QUOTED PASSAGE below:
# Pony Club Mums in Cornwall - advice please?



## Fabforester (11 May 2015)

I've had a look on the PCUK site and looked at various centres for those who do not currently have their own pony. My daughter is very keen to join and we are still to be convinced to loan or buy her (and her sister) a pony just yet. Could you recommend the friendliest and most proactive centre http://www.pcuk.org/index.php/centres/centre_results - or are they all good? We would go and have a look at a few but would be great to get feedback.
Thanks in advance.


----------



## Fabforester (15 May 2015)

Anyone?!


----------



## jrp204 (15 May 2015)

Sorry, I don't know any centres. My daughters have all been members of Fourburrow PC, but they had their own ponies.


----------



## Redders (16 May 2015)

Not a PC mum but did pony club and have been involved recently, and j don't know of any where the kids don't have their own (or use of one as their own) ones that don't are able to lease (use for a day)the ponies they ride at the school they have lessons at (obviously making sure you have correct rider insurance etc) I think, I used to and some of my friends children do this too. Might be worth looking into so they can get involved and prove their commitment to eventually have their own?


----------



## Welly (16 May 2015)

Hi, what part of Cornwall? In our area Tokenbury have a fair bit going on hunter trials,shows, pony club events they also have lovely hacking on the moor.


----------



## Spot_the_Risk (16 May 2015)

Barguse riding centre comes highly recommended, depends where you are in Cornwall though!


----------



## REW (21 May 2015)

I'd recommend Little Margate Equestrian, near Bodmin, if that's convenient for you.


----------
End of QUOTED PASSAGE.
EXCERPTED DATA below:
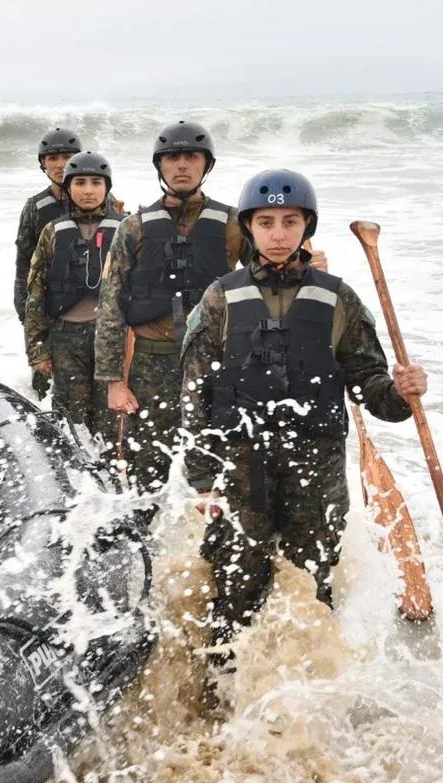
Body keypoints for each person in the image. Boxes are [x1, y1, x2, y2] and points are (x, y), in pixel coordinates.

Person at [181, 171, 426, 642]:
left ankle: (311, 674)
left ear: (306, 226)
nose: (278, 234)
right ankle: (226, 676)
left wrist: (402, 393)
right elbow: (195, 393)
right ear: (249, 227)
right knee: (237, 587)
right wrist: (202, 481)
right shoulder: (220, 298)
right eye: (266, 222)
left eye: (290, 222)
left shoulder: (338, 298)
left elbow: (372, 389)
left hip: (316, 469)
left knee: (312, 588)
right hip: (242, 466)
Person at [95, 121, 330, 490]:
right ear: (160, 165)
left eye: (192, 157)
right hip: (151, 366)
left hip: (219, 364)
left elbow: (272, 278)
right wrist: (113, 381)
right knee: (147, 470)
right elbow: (111, 305)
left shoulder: (237, 223)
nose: (182, 165)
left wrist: (305, 269)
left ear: (207, 165)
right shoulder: (133, 227)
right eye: (173, 158)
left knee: (219, 465)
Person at [23, 152, 123, 441]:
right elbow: (36, 293)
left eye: (96, 183)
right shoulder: (52, 231)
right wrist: (37, 350)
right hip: (66, 338)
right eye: (80, 183)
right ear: (68, 187)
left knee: (111, 420)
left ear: (106, 187)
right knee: (70, 419)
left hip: (111, 340)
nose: (88, 190)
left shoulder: (126, 228)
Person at [14, 126, 84, 398]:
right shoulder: (35, 207)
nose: (60, 164)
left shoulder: (103, 199)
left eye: (67, 157)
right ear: (42, 163)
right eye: (52, 158)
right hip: (48, 309)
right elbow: (23, 266)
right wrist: (26, 316)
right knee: (44, 390)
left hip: (89, 311)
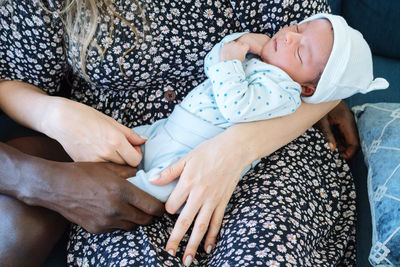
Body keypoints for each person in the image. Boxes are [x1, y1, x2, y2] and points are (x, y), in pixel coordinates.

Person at [0, 0, 361, 266]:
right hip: (136, 144)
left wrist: (233, 150)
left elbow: (329, 73)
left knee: (267, 252)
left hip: (273, 139)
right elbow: (10, 76)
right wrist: (55, 113)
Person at [127, 13, 388, 203]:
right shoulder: (262, 59)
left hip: (190, 150)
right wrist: (240, 42)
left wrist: (231, 60)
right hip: (169, 126)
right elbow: (212, 65)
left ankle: (132, 195)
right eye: (298, 27)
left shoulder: (285, 92)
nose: (288, 37)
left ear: (307, 89)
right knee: (124, 141)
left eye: (299, 52)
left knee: (155, 188)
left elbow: (236, 108)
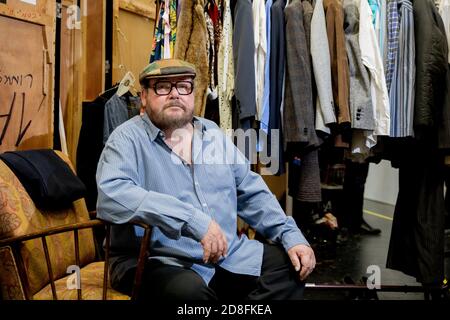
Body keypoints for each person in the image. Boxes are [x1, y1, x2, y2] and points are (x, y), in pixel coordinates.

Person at [96, 58, 315, 300]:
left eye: (184, 86)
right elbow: (111, 196)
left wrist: (289, 234)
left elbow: (250, 191)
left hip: (227, 254)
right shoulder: (126, 139)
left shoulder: (212, 134)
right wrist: (192, 220)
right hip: (158, 260)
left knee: (291, 267)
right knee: (189, 295)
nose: (175, 94)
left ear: (193, 94)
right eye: (162, 87)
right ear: (145, 97)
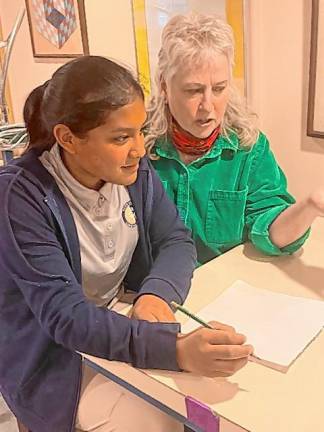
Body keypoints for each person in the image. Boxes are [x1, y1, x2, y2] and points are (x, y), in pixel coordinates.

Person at [0, 56, 253, 432]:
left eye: (140, 131)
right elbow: (65, 318)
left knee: (220, 401)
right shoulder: (19, 195)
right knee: (156, 419)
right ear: (67, 138)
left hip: (119, 322)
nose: (138, 148)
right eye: (121, 137)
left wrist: (156, 294)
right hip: (54, 358)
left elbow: (176, 240)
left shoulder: (132, 169)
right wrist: (175, 349)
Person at [146, 13, 324, 266]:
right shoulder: (138, 144)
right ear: (164, 86)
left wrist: (310, 206)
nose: (208, 106)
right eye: (193, 90)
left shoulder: (247, 146)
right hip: (152, 290)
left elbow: (270, 229)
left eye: (219, 88)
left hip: (219, 290)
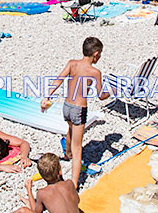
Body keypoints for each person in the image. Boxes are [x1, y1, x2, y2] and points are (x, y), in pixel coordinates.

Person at [41, 37, 111, 188]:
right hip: (79, 109)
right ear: (96, 54)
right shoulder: (95, 72)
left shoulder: (72, 63)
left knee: (70, 128)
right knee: (78, 147)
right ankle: (74, 183)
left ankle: (67, 154)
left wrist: (46, 96)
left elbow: (58, 80)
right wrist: (111, 92)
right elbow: (100, 95)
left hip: (66, 107)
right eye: (100, 54)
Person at [14, 153, 80, 213]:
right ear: (60, 170)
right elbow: (77, 200)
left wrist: (29, 189)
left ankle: (29, 203)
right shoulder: (69, 183)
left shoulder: (42, 193)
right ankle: (29, 203)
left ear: (41, 175)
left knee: (23, 210)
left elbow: (36, 212)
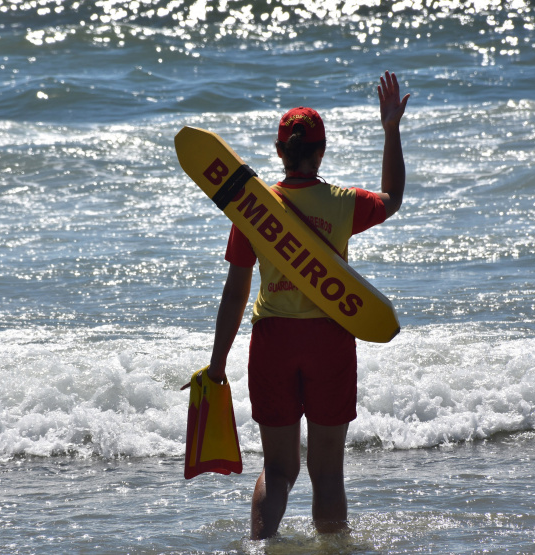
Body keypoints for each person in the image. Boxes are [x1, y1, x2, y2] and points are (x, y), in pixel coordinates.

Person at [204, 71, 409, 540]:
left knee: (278, 470)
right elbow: (393, 198)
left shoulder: (252, 209)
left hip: (272, 342)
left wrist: (216, 366)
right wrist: (391, 130)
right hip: (329, 337)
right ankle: (333, 550)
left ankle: (259, 548)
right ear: (322, 151)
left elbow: (235, 292)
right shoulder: (343, 203)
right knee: (327, 472)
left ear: (279, 151)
End of EXCERPTED DATA.
Summarize the forum thread on Pony Club centres in Cornwall in two sentences.

A poster whose daughter wants to join the Pony Club but has no pony of her own asks which Cornwall centre is the friendliest and most proactive. One reply knows no such centres, another suggests leasing a pony for a day from the riding school where lessons are taken, and others recommend Tokenbury, Barguse riding centre, and Little Margate Equestrian near Bodmin, depending on location.